*Texto fornecido*
________________
|
Texto Anterior | Próximo Texto | Índice
CRÍTICA
Filme tem elenco ruim e roteiro frágil e burocrático
SÉRGIO RIZZO
CRÍTICO DA FOLHA
Primeiro, aos que leram
"O Código Da Vinci": a
adaptação para cinema não se
resume apenas a jogar fora situações do romance, algo natural diante da impossibilidade
de condensar toda a ação em
140 minutos. Há também uma
série de variações -algumas
pequenas, outras mais significativas, sobretudo no final.
Pode ser que o roteirista Akiva Goldsman tenha preferido
suas soluções às de Dan Brown,
mas é provável que as alterações sirvam ao objetivo primordial de criar novidades para quem já conhece a trama e
tende a encarar o filme com
certa desconfiança.
De qualquer forma, com
Goldsman nunca se sabe: depois de perpetrar "Batman e
Robin" (1997) e "Perdidos no
Espaço" (1998), ele ganhou o
Oscar de roteiro adaptado por
"Uma Mente Brilhante" (2001)
e assinou também "A Luta pela
Esperança" (2005), os dois últimos em parceria com o diretor
Ron Howard, que o trouxe para "Código".
O que era "Uma Mente Brilhante"? Um filme de ator (e
que ator: Russell Crowe) delineado em torno de um só personagem (e que personagem:
gênio e maluco em doses cavalares). "O Código Da Vinci"
tem arquitetura mais descentralizada: aventura com ações
paralelas, meia dúzia de personagens relevantes para o encadeamento da trama.
Para complicar, o pano de
fundo de almanaque, conduzindo à obrigação de combinar
ingredientes de história, religião e arte. Costumou-se dizer
que o livro era um roteiro
pronto, mas aí está o filme para
demonstrar o contrário: quando segue o romance ao pé da letra, o resultado é burocrático e
insatisfatório; quando procura
escapar dele, frágil.
________________
*Registros fornecidos*
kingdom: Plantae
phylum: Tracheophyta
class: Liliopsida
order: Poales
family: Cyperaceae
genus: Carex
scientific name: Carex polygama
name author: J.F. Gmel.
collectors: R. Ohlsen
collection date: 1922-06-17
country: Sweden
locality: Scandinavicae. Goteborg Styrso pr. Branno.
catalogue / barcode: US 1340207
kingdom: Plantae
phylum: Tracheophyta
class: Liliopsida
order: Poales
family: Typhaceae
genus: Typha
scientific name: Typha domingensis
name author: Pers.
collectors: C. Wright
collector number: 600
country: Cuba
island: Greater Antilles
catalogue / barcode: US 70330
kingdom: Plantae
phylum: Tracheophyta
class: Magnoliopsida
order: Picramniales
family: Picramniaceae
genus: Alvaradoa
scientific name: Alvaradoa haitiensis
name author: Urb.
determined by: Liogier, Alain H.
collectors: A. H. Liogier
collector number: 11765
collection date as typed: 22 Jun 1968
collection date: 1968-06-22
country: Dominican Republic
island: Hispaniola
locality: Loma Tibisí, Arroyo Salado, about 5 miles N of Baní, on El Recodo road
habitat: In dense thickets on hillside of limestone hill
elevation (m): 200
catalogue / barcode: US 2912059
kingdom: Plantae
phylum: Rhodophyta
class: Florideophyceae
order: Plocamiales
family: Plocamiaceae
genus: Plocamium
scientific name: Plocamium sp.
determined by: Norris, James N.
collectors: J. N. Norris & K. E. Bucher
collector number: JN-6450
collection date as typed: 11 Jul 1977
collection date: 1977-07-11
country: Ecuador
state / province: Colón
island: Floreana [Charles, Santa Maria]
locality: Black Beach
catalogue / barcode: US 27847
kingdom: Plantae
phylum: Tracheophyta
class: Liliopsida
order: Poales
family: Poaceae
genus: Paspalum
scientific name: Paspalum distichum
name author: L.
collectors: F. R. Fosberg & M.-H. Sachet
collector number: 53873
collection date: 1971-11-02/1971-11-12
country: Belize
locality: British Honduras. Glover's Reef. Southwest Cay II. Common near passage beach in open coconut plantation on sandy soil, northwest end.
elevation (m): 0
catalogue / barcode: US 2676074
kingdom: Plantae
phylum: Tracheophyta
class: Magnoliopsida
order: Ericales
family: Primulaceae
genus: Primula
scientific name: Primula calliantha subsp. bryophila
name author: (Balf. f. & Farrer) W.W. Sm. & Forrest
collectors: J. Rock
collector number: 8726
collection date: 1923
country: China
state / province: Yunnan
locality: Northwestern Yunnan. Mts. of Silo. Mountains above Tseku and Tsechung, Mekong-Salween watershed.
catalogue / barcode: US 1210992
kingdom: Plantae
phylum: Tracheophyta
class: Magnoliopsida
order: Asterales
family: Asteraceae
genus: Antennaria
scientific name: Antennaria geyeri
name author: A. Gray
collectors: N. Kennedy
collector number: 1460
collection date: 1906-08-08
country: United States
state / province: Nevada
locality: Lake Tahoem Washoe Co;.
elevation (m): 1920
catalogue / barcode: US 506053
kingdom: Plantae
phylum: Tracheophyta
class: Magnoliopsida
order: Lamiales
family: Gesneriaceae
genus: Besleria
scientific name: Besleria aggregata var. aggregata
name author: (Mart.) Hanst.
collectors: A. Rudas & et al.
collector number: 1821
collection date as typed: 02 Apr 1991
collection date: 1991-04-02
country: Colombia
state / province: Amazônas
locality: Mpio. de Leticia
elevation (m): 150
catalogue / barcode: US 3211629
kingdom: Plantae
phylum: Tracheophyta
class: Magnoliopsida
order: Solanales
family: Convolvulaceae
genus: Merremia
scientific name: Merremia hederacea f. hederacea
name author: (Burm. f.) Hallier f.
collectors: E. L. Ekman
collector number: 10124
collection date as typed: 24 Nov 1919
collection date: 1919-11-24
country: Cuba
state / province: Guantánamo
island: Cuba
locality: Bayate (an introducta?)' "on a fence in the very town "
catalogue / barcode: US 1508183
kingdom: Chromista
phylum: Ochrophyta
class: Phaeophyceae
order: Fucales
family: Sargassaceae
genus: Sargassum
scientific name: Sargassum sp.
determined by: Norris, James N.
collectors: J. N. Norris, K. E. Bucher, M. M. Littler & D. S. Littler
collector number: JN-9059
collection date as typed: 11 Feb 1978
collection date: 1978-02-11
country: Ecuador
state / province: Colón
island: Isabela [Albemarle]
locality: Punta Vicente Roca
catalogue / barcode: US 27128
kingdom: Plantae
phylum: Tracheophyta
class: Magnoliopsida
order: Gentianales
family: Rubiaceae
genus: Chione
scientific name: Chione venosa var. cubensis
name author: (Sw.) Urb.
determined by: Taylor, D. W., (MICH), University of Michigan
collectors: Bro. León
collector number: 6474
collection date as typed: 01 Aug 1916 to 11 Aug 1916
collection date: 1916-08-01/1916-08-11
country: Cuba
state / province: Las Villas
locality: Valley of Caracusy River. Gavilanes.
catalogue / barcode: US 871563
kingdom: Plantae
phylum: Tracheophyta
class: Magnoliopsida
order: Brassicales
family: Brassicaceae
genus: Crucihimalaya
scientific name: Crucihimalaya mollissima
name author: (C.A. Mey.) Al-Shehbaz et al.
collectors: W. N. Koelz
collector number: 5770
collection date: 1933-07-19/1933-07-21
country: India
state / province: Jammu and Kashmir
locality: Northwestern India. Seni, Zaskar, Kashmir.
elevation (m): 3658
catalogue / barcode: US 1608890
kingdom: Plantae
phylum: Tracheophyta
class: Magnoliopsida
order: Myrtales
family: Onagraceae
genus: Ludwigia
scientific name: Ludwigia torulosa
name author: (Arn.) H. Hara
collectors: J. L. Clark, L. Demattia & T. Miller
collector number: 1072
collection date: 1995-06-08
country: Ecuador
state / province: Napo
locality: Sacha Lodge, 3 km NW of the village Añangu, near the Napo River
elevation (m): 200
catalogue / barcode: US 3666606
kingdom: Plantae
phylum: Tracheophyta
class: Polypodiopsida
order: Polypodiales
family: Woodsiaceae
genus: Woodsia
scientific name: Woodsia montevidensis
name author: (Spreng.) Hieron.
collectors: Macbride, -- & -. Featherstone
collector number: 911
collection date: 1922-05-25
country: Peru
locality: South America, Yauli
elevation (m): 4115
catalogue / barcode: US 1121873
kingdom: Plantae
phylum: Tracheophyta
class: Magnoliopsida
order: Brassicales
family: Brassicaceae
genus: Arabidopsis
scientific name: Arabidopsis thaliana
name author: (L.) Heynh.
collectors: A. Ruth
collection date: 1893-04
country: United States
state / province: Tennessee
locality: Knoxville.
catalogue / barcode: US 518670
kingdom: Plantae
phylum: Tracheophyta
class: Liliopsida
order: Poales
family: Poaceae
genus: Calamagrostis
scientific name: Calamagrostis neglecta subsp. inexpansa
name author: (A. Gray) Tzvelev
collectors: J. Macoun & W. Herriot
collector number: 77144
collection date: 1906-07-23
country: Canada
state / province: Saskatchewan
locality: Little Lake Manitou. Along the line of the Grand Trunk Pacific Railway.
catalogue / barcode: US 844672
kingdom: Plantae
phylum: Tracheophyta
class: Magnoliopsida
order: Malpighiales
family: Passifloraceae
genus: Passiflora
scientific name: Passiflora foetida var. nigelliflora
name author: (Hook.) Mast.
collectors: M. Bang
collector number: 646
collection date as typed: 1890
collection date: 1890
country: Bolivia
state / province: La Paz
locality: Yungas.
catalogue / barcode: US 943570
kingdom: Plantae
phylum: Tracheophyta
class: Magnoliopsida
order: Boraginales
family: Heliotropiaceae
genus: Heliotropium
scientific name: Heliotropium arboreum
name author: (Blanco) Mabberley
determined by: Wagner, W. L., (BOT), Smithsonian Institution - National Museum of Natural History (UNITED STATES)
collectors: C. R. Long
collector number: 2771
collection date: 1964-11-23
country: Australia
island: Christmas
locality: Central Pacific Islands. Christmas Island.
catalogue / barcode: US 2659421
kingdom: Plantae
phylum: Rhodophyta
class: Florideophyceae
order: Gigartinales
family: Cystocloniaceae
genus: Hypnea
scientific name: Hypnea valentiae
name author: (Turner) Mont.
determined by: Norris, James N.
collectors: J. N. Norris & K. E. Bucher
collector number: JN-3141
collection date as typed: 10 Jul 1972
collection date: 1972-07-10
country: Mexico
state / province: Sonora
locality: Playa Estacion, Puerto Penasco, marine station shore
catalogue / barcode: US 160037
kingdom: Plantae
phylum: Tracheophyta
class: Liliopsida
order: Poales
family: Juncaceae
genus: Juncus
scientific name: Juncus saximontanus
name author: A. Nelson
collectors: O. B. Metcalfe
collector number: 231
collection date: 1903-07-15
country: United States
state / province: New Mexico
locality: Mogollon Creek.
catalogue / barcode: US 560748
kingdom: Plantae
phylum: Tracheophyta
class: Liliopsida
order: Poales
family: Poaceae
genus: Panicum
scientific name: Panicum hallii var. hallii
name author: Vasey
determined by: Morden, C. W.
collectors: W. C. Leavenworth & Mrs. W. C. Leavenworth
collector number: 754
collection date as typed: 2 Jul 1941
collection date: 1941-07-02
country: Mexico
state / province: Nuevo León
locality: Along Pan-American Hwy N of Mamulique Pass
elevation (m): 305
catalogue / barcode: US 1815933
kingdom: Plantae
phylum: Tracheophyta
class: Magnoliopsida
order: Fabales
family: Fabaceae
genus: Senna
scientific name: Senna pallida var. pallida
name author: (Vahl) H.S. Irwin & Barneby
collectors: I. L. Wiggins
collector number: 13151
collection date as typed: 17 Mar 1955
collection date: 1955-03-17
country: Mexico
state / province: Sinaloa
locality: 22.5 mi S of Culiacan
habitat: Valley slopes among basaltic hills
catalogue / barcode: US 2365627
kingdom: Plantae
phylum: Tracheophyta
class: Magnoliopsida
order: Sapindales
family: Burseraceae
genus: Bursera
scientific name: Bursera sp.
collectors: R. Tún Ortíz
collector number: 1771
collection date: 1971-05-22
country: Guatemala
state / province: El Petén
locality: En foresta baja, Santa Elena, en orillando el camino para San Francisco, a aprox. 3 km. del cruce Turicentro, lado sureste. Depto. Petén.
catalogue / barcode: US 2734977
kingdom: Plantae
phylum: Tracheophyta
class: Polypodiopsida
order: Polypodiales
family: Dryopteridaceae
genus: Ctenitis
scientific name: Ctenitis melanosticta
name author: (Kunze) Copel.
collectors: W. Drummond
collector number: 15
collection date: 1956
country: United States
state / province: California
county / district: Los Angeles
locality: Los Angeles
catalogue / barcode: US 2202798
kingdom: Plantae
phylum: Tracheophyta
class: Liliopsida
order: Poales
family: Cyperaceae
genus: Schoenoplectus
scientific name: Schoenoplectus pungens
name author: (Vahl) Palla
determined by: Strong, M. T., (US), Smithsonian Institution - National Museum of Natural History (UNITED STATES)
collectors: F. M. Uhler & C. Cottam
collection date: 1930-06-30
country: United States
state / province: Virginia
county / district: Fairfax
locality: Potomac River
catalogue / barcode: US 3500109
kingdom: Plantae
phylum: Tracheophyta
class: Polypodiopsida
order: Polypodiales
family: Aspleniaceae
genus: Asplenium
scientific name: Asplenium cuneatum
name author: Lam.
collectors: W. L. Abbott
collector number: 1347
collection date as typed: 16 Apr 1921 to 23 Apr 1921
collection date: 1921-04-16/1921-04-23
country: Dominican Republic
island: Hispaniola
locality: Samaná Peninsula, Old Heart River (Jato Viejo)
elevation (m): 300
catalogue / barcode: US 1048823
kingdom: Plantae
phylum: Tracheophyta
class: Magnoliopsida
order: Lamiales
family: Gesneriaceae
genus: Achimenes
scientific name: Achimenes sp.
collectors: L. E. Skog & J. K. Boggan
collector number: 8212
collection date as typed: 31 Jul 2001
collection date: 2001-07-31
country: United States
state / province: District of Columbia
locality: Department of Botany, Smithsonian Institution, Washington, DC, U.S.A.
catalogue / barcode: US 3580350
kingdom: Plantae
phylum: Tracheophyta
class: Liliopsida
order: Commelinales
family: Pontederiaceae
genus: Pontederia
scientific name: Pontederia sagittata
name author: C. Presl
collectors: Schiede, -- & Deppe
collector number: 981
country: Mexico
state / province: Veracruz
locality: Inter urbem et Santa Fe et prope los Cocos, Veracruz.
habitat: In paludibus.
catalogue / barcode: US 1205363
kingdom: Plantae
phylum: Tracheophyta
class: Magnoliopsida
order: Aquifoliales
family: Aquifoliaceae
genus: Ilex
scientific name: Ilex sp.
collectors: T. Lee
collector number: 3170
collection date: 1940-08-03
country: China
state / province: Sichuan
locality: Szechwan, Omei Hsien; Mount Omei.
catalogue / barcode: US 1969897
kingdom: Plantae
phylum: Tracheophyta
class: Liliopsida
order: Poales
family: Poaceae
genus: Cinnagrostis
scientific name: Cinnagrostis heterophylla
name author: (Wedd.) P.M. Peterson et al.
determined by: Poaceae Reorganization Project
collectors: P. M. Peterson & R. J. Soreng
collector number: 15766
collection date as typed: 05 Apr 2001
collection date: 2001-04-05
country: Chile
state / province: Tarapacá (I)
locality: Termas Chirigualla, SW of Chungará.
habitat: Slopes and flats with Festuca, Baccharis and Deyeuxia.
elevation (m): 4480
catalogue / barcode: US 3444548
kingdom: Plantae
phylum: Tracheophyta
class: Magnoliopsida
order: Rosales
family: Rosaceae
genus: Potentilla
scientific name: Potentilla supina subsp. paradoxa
________________
*Problema curto 1*
Reproduza o trecho da crítica do filme que começa nas palavras "Para complicar, o" e termina após as palavras "escapar dele, frágil.".
*Problema curto 2*
Reescreva como lista, mantendo os fatos principais, o parágrafo da crítica do filme que começa com "De qualquer forma, com Goldsman nunca se sabe".

*Resposta 1*
Para complicar, o pano de
fundo de almanaque, conduzindo à obrigação de combinar
ingredientes de história, religião e arte. Costumou-se dizer
que o livro era um roteiro
pronto, mas aí está o filme para
demonstrar o contrário: quando segue o romance ao pé da letra, o resultado é burocrático e
insatisfatório; quando procura
escapar dele, frágil.

*Resposta 2*
- Com Goldsman nunca se sabe o que esperar.
- Ele é responsável por "Batman e Robin" (1997) e "Perdidos no Espaço" (1998).
- Ganhou o Oscar de roteiro adaptado por "Uma Mente Brilhante" (2001).
- Também assinou "A Luta pela Esperança" (2005).
- Os dois últimos foram feitos em parceria com o diretor Ron Howard, que o trouxe para "Código".